HANDS-ON: Salmon stunner, the Montblanc Heritage Pulsograph HANDS-ON: Salmon stunner, the Montblanc Heritage Pulsograph

HANDS-ON: Salmon stunner, the Montblanc Heritage Pulsograph

Sandra Lane

When Montblanc gave us a privileged preview of its new Heritage collection in Miami back in October, our gut told us that they had a winner in the salmon-dialled Heritage Pulsograph. Forward three months to SIHH: 36 exhibiting brands and I-don’t-know-how-many-hundreds of new watches later, our opinion is, if anything, stronger than ever. With the Heritage Pulsograph’s immaculately judged balance of good looks, technical content, quality of execution and price, Montblanc has hit the nail on the head.

First, let’s talk aesthetics: vintage-inspired watches have been a thing for some years now – and thanks to its head of watches, Davide Cerrato, Montblanc is a shining example of how to do it right. (Cerrato has previous form, as you may know, having harnessed Tudor’s archives to transform it from also-ran to super-cool brand half a decade ago.) At Montblanc, he has the rich archives of Minerva to draw on – and the Heritage Pulsograph is very similar to a 1940s Minerva monopusher chrono. But it’s no slavish copy. We were able to line up both watches together and, on the new model, the lines of the case and lugs are cleaner, the surfaces flatter, giving the whole watch a more contemporary look and feel. The stop-start-reset pusher sits at 2 o’clock on the case-band, exactly as on the original – and yet it somehow looks more contemporary than a pusher integrated into the crown.

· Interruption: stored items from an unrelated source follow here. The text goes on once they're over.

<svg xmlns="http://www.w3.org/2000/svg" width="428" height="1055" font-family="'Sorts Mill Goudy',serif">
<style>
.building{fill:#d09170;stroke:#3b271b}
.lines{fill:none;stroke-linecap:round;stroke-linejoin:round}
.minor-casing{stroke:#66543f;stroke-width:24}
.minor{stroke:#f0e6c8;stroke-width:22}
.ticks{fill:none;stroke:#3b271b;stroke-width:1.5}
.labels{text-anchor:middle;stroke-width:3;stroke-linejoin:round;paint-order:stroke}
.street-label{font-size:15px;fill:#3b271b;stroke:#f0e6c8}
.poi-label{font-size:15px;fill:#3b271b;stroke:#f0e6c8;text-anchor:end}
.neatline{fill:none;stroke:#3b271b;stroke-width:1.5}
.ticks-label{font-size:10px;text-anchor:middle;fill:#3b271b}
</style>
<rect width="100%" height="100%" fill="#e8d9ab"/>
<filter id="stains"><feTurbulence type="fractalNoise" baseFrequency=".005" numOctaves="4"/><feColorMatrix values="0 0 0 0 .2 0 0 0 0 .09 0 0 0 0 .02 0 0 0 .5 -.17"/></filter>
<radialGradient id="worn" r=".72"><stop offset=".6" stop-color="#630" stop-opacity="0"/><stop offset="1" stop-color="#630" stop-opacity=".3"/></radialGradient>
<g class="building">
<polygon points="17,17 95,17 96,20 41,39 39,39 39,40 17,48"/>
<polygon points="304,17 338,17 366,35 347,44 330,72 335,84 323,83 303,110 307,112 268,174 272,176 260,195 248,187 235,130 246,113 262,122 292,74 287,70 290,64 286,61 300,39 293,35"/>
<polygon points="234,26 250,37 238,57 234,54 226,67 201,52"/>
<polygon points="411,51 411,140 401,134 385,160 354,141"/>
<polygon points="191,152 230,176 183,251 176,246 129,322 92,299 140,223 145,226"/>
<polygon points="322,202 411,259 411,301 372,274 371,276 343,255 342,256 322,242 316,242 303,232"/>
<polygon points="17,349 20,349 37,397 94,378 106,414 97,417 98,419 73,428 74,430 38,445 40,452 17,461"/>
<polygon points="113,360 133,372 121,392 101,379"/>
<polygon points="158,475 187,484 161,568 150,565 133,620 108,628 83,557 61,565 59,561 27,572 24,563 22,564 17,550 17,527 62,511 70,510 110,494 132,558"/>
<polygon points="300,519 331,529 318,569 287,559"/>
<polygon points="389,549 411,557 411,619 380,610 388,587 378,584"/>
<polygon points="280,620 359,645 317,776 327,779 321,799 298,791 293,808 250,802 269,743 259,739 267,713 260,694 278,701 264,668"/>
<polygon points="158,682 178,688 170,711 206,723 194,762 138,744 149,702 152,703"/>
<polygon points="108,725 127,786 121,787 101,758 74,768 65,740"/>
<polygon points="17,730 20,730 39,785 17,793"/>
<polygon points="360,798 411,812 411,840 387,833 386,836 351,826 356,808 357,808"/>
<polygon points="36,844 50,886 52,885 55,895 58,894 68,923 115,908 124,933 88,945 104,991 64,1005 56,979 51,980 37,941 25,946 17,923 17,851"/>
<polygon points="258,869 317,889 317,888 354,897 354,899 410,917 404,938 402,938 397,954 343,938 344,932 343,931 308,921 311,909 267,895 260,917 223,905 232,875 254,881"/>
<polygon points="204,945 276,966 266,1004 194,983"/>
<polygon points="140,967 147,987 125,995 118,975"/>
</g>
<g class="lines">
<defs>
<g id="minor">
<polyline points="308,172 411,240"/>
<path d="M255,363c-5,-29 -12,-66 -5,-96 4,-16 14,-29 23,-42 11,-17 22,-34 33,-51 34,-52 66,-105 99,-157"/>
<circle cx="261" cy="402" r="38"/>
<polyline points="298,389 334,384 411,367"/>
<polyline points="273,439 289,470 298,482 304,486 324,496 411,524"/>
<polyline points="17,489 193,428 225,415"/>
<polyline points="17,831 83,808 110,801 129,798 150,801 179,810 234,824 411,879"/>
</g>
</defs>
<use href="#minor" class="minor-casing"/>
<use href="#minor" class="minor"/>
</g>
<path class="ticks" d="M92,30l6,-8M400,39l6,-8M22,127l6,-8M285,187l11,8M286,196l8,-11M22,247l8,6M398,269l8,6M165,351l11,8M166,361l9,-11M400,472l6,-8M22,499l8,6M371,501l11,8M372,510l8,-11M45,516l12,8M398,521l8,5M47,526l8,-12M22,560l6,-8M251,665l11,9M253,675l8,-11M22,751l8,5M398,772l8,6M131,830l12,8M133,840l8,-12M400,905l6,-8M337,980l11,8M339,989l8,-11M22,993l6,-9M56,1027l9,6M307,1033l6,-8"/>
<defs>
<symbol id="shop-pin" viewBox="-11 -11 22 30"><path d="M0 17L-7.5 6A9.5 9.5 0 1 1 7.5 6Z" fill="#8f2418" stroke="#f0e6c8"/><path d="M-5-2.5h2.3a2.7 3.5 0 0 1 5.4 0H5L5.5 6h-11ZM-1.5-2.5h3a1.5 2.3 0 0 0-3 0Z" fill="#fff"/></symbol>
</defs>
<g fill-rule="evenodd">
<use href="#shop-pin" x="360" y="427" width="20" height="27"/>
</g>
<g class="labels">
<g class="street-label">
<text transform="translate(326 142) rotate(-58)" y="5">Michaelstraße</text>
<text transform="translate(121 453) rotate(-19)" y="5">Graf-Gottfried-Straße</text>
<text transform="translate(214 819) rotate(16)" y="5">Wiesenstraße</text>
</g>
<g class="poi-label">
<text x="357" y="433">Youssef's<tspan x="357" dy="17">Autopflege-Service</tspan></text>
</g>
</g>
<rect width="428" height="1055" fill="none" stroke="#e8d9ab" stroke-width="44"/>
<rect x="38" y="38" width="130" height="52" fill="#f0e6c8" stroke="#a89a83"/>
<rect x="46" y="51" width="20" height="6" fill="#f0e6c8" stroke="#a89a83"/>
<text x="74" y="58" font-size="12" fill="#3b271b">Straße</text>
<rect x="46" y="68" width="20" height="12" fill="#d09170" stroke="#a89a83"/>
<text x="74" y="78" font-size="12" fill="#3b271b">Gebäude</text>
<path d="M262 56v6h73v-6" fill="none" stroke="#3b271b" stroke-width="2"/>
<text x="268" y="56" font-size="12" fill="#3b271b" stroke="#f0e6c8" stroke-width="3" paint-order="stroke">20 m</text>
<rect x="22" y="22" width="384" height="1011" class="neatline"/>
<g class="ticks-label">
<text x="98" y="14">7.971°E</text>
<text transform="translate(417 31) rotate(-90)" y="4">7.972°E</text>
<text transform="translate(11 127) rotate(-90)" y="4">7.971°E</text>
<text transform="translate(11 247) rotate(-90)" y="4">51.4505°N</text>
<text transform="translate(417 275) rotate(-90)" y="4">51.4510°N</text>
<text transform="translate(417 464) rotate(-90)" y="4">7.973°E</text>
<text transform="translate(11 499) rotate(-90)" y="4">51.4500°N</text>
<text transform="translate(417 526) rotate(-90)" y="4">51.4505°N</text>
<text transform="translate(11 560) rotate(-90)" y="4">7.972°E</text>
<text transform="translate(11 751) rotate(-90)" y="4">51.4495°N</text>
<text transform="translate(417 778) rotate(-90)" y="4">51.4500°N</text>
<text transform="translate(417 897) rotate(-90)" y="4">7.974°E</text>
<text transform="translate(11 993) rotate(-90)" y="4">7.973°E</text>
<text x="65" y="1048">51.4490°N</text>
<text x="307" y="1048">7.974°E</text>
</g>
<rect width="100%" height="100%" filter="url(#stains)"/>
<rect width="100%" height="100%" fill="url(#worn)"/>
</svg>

But what grabs the attention first is that glowing salmon dial. Montblanc has mastered the warm and soft pinkish-coppery tone so beloved of vintage collectors, and it contrasts beautifully with the cool metallic tone of the steel case. (Yes, salmon dials are becoming another thing – even if the term is being misapplied to anything and everything on the pink-to-apricot spectrum.)

The face of the watch is loaded with sophisticated details: sitting under a box-shaped sapphire crystal, the dial is slightly domed, the grained finish of the hour ring makes a nice contrast to the smooth surface, and the hands are curved to follow the shape of the dial. Montblanc’s choice of anthracite rather than black for the applied 6 and 12 numerals, and blue for the pulsometer scale and chronograph hands is a sophisticated touch.

Affectionately known as doctor’s watches, due to their historic use by physicians to measure pulse rates, pulsographs became redundant in the later decades of the 20th century and disappeared from watchmaking. That’s until Montblanc reintroduced the complication (and introduced calibre 13.21) as the flagship of its 2014 Heritage Spirit collection – a one-off limited edition. Along with the pulsometer scale on this year’s watch, Montblanc has added another nod to history: markers at 3, 6 and 9 in the minutes sub-dial to recall the old international phone-calling system. Call charges were metered in three-minute intervals, with ‘beeps’ to remind the caller when time was nearly up.

So, the front of the Heritage Pulsograph is beautiful. But flip it over and there’s a great big extra treat for the eyes. The movement is calibre M13.21, Montblanc’s updated version of Minerva’s justly celebrated chronograph calibre 13.20, which was introduced in 1923. We have previously seen the M13.21 in last year’s limited-edition 1858 Monopusher Chronograph, and the aforementioned 2014 limited-edition. To those who still stubbornly question Montblanc’s legitimacy as a watchmaker (please, people, get with the program), nothing could be better proof than this movement.

Like the Minerva original, it’s a manually wound, column-wheel chronograph with a horizontal clutch. Horizontal because it looks so much prettier than a vertical-clutch chronograph. We’re talking really pretty: those curly Minerva bridges and levers are, along with Lange’s chronographs, the loveliest in the business – distinguished here by the Minerva signatures of V-shaped chronograph bridge and “devil’s tail” lever.

The plates are chamfered and their surfaces circular-grained; the bridges are decorated with Côtes de Genève; the levers are straight-grained; the countersinks are mirror-polished. And all of it is done by hand – an extraordinary level of craft for a chronograph priced below 30,000 euro. To those precision-geeks who might argue that a horizontal clutch is less precise than a vertical clutch, Montblanc’s answer is its hairspring, produced in-house at its Villeret (Minerva) manufacture and given a Phillips terminal curve, which improves isochronism.

So what’s the downside? Probably it’s this: being limited to an edition of just 100 pieces, the Heritage Pulsograph may prove very hard to get. Mark your diary for June, when it’s due to be delivered.